I’ve been spending time with Gemini 2.0 Experimental Advanced this week, and I need to talk about it.
The Context Window That Actually Delivers
Look — I’ve written before about the various models and how they stack up. I’ve been deep in the Claude ecosystem, I’ve played with open models, I’ve tested pretty much everything worth testing. But Gemini 2.0 Experimental Advanced is doing something that genuinely changes how I work, and it comes down to one thing: context.
We’re talking about a context window that’s reportedly pushing 2 million tokens. Two million. To put that in perspective, that’s enough to dump an entire book — or several books — into a single session and have a coherent conversation about all of it. I’ve been drafting entire article sets in one sitting without the model losing the thread. If you don’t mind doing things manually rather than through an API, the capability is already there RIGHT NOW on personal Google accounts.
The $20 Decision
Here’s what I find interesting from a business perspective. This is currently available through Google’s personal account tier — the $20/month AI Premium plan. That’s it. Twenty bucks.
I’m planning to authorize everyone at my company to expense that $20 starting Monday. Not because it replaces our existing tooling, but because the long-context capability fills a gap that nothing else currently covers at this price point. When you’re working with 600-page PDFs and need to ask nuanced questions across the entire document, that context window isn’t a luxury — it’s the difference between getting real answers and getting hallucinated summaries.
Different Tools for Different Jobs
I want to be clear about something: this isn’t a “Gemini kills everything else” post. I still prefer Claude for actual writing work. The writing style, the nuance, the artifact generation for charts and graphics — that matters, especially for content where you need more than just text. Good SEO increasingly means rich media, and Claude handles that workflow beautifully.
But for LONG CONTEXT tasks? For feeding in massive documents and having an intelligent conversation about them? Gemini 2.0 is looking like the tool to beat right now.
This is something I’ve been saying for a while — the AI landscape isn’t converging on one winner. It’s specializing. The smart play is knowing which model to reach for depending on what you’re actually trying to do. Using Claude for everything is like using a chef’s knife to open cans. It’ll work, but there’s a better option sitting right there.
The API Gap
Here’s my frustration, and I know I’m not alone: this model isn’t available via API yet.
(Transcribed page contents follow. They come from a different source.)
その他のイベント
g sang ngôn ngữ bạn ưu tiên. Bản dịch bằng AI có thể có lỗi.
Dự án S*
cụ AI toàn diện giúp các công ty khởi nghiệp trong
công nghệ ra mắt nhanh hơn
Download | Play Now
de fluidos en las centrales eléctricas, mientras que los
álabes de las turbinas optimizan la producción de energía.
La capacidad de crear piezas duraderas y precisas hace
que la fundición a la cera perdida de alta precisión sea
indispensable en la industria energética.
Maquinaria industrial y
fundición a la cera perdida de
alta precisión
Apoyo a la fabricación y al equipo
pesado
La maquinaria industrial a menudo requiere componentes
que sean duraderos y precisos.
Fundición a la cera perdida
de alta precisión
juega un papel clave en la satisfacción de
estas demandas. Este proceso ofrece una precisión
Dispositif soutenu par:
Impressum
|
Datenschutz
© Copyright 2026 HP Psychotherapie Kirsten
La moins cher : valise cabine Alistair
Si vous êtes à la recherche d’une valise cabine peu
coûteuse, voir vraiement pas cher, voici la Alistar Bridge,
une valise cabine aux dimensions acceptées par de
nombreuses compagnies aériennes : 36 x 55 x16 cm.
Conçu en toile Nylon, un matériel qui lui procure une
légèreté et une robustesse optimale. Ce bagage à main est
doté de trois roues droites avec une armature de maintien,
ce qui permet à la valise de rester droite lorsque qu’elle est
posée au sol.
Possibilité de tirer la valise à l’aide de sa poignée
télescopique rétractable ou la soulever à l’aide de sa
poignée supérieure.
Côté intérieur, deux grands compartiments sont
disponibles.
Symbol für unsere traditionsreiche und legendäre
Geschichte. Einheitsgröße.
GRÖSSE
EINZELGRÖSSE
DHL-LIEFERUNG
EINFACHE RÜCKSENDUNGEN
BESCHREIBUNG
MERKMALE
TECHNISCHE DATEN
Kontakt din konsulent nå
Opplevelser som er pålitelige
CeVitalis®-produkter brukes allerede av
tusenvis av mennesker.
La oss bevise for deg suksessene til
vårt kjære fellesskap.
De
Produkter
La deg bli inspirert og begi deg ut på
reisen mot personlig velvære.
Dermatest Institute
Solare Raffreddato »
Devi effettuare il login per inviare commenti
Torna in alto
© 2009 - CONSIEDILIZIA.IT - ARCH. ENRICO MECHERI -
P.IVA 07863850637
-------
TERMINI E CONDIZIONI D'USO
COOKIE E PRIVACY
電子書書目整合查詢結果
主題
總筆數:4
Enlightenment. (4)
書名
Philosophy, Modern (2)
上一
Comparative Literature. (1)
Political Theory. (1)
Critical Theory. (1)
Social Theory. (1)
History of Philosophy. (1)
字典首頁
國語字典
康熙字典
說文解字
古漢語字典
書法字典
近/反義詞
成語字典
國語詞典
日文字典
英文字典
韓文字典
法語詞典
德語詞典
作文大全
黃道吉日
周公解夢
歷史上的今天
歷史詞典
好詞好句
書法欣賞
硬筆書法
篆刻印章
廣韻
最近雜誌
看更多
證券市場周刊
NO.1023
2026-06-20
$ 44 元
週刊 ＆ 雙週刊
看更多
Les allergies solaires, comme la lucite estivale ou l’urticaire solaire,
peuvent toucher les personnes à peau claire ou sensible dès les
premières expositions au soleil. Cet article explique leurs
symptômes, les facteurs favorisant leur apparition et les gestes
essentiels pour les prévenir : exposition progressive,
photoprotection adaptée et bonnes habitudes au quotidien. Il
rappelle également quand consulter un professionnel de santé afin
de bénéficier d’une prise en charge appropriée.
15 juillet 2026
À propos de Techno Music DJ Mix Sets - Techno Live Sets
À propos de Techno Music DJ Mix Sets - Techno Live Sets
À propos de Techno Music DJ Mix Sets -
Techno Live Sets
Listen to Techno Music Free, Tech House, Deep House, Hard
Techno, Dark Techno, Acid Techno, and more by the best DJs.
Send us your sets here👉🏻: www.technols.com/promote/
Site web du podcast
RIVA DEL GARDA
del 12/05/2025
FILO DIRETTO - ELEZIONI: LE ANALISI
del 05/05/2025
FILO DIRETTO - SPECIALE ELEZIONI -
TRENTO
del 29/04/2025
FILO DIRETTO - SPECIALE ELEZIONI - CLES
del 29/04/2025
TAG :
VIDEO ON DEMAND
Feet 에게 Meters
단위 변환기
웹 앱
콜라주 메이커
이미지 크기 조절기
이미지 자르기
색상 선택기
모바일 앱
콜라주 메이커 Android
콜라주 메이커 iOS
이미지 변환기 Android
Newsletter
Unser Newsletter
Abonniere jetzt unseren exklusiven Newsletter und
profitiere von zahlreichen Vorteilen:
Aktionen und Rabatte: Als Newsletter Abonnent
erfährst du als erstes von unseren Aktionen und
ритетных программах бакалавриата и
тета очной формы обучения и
For anyone building products — anyone doing the kind of work where you need to PROGRAMMATICALLY access these capabilities — you’re stuck waiting. If anyone has a connect to get early API access to Gemini 2.0.. I’m all ears. Seriously.
This matters because the real power of these models isn’t in the chat interface. It’s in integration. It’s in building workflows where a 2M token context window means your RAG pipeline can handle entire document libraries in a single pass. The manual chat experience is impressive, but it’s a demo of what the API could enable at scale.
Google has a pattern here — ship the consumer experience first, let it build buzz, then open the API. Fine. But the gap between “this is amazing in the browser” and “I can actually build with this” is where opportunities sit waiting.
What I’m Actually Testing
Over the next few weeks, I’m planning to push this pretty hard on a few specific use cases:
- Long document Q&A — feeding in entire contract sets, policy documents, technical specifications and testing comprehension across the full context
- Multi-document synthesis — can it hold 10 different reports in context and draw connections between them that a human analyst would catch?
- Session persistence — how well does it maintain coherence across a genuinely long conversation that fills up that context window?
These aren’t synthetic benchmarks. These are the things that actually matter when you’re trying to get work done.
The Takeaway
We’re entering a phase where context length is becoming as important as model intelligence. A slightly less “smart” model with a massive context window can outperform a brilliant model that can only see 128K tokens — because in the real world, the information you need is usually spread across hundreds of pages, not neatly summarized in a few paragraphs.
Gemini 2.0 Experimental Advanced isn’t perfect. It’s experimental for a reason. But at $20/month on a personal account, with a context window that dwarfs the competition, it’s worth your time to test it. I’d recommend getting access this week while it’s still in this experimental phase — Google has a habit of restructuring pricing once things move to general availability.
If you’re building anything that touches long-form documents, this should be on your radar. And if you’ve got that API access.. you know where to find me.